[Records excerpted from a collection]
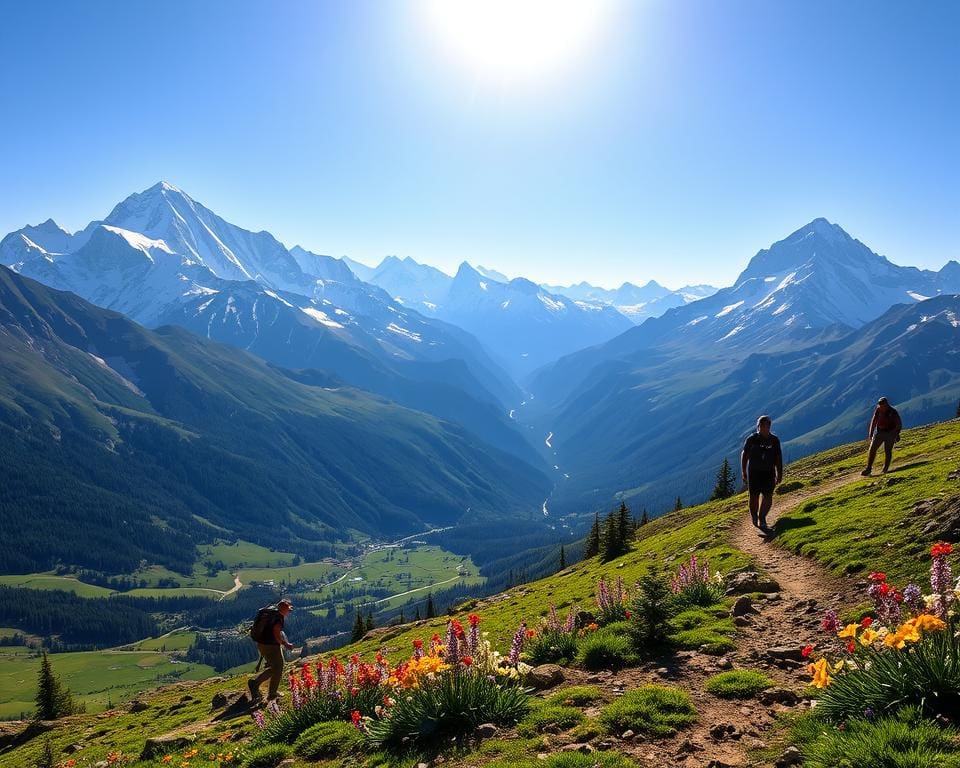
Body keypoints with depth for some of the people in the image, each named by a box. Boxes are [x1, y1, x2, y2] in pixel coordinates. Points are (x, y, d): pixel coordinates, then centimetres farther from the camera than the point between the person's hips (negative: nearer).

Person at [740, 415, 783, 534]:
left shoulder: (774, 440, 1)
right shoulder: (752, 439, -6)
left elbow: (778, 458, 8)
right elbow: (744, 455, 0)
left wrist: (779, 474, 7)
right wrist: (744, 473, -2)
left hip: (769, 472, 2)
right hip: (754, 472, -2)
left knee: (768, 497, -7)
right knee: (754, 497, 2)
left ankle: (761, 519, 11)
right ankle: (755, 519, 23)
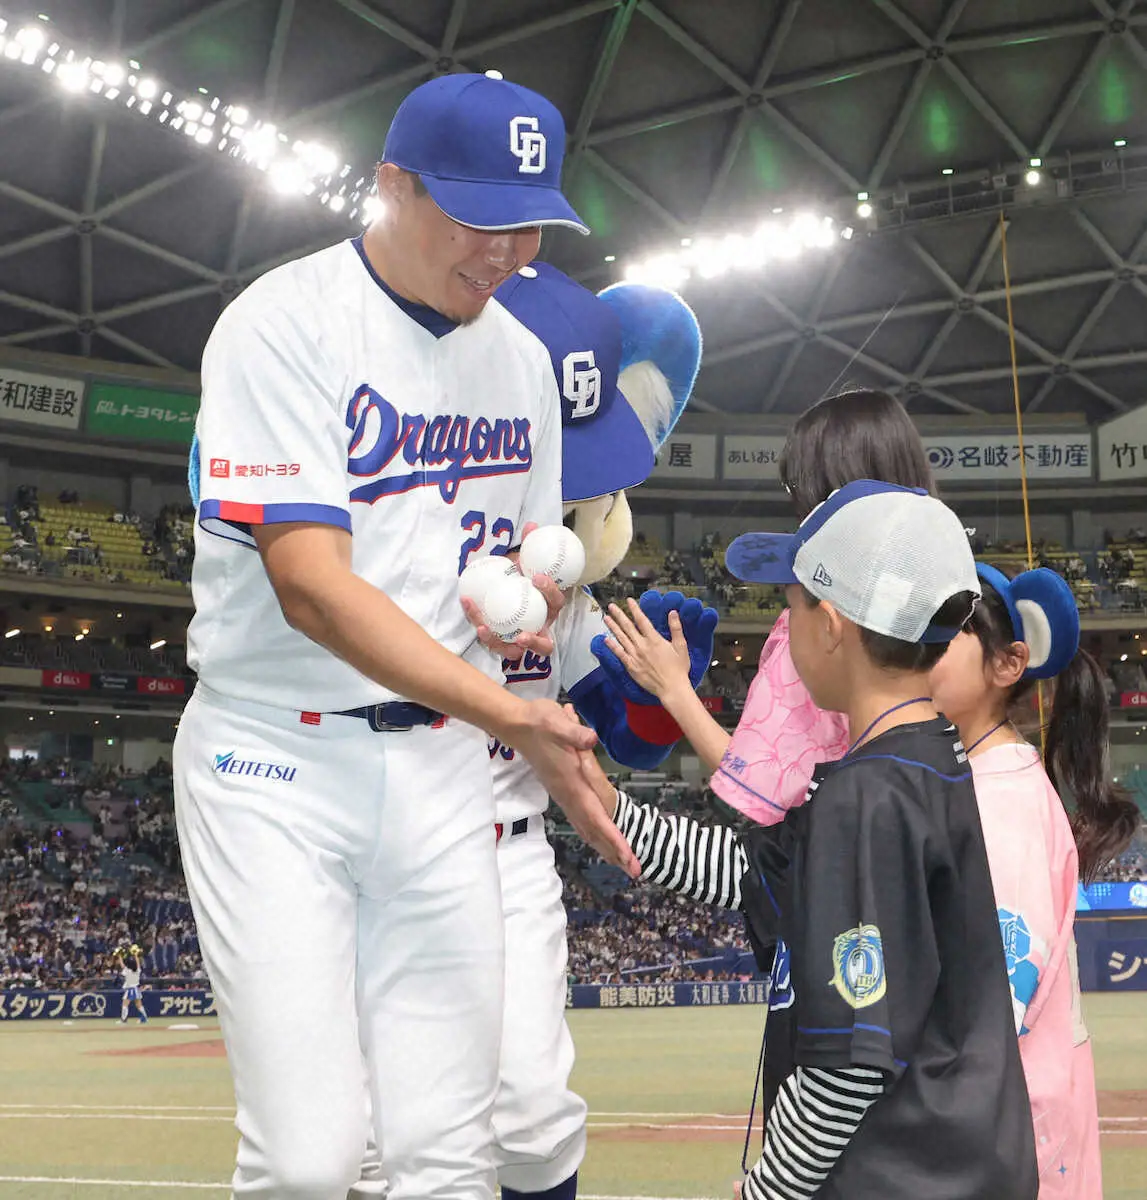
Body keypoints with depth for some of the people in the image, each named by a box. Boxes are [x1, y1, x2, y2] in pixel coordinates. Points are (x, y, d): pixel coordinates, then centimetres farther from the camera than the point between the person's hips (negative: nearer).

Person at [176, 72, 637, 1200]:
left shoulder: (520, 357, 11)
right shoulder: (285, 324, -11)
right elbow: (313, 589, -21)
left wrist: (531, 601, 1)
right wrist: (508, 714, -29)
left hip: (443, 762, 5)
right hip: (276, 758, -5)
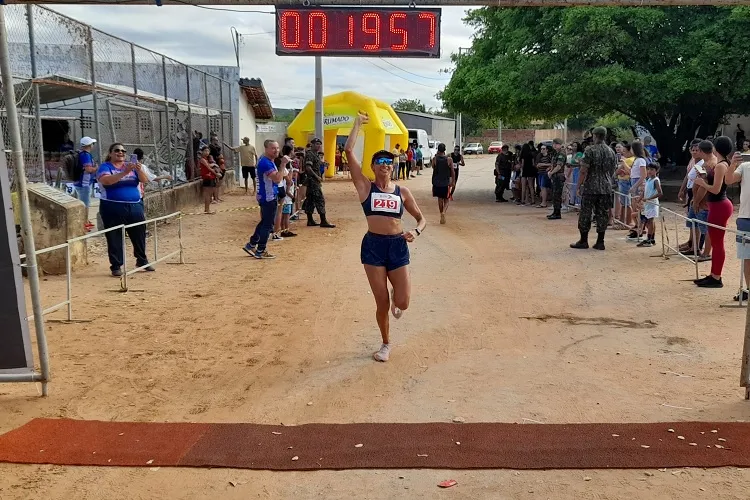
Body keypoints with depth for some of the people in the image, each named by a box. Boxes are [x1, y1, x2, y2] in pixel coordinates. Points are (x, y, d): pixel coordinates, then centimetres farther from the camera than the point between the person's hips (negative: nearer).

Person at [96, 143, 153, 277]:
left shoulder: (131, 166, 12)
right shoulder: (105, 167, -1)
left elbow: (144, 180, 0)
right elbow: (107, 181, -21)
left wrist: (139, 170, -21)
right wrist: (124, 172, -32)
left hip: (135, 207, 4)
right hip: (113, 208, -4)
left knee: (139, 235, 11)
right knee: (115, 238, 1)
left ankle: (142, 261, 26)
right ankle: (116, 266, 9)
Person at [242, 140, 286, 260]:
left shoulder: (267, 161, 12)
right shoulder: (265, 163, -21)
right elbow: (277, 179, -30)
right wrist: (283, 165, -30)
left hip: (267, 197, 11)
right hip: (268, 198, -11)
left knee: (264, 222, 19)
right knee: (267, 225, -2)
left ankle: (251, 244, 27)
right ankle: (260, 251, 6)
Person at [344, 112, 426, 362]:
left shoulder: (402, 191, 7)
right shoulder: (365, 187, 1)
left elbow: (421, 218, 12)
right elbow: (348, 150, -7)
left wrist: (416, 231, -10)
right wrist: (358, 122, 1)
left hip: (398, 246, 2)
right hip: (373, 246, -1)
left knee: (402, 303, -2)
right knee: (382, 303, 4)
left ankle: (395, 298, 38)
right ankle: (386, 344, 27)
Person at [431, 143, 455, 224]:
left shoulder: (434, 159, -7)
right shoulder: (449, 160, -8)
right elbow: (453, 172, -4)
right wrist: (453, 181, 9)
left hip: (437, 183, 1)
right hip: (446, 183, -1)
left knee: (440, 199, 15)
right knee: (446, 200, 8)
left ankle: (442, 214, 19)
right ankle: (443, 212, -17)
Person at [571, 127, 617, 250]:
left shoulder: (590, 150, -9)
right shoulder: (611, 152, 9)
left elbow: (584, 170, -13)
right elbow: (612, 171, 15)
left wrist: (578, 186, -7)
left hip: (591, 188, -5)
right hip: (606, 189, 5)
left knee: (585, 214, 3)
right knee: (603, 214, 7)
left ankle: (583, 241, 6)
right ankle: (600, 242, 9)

...

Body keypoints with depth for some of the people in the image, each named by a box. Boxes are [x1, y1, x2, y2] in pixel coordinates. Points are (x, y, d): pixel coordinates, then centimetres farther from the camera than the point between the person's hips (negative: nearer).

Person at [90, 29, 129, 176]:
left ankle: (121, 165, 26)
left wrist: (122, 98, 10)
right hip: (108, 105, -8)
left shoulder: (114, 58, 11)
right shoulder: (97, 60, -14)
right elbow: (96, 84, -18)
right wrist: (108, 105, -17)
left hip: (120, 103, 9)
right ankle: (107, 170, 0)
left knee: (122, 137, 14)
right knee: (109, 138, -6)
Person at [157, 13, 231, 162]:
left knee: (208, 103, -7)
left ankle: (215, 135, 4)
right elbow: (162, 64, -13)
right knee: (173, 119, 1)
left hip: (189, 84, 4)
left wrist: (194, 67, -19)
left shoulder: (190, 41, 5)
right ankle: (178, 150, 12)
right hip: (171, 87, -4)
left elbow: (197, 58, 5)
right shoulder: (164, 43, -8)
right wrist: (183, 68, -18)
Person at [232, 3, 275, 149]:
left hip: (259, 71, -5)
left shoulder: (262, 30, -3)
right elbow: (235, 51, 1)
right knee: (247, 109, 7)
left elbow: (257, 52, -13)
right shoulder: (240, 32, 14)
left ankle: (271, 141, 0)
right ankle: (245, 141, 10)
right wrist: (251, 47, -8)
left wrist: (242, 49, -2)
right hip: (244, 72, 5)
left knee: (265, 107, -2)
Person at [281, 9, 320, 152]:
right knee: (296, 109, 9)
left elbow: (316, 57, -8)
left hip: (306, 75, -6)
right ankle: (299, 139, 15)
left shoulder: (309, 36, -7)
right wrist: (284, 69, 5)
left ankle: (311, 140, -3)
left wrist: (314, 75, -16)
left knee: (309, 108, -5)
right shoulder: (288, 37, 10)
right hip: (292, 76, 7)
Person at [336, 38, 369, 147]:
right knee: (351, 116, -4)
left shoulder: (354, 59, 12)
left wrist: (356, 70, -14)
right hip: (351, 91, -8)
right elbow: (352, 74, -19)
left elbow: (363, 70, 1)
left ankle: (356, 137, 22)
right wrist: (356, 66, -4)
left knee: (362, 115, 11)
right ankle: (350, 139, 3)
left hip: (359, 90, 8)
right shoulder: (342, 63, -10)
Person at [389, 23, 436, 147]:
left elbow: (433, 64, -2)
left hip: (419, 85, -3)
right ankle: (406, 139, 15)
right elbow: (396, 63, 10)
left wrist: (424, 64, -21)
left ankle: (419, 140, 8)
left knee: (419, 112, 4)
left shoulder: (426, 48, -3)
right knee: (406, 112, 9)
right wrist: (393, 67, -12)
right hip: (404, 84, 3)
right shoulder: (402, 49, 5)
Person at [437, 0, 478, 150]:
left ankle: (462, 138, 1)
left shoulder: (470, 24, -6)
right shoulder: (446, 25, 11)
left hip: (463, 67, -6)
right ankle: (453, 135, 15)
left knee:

## Exercise details
Take the records above and return, word for word, only the lines that fall from the line with "right knee: (446, 200, 8)" to the line with "right ankle: (600, 242, 9)", both of them included.

## Answer below
right knee: (446, 200, 8)
left ankle: (442, 214, 19)
right ankle: (443, 212, -17)
Person at [571, 127, 617, 250]:
left shoulder: (590, 150, -9)
right shoulder: (611, 152, 9)
left elbow: (584, 170, -13)
right elbow: (612, 171, 15)
left wrist: (578, 186, -7)
left hip: (591, 188, -5)
right hip: (606, 189, 5)
left knee: (585, 214, 3)
right knee: (603, 214, 7)
left ankle: (583, 241, 6)
right ankle: (600, 242, 9)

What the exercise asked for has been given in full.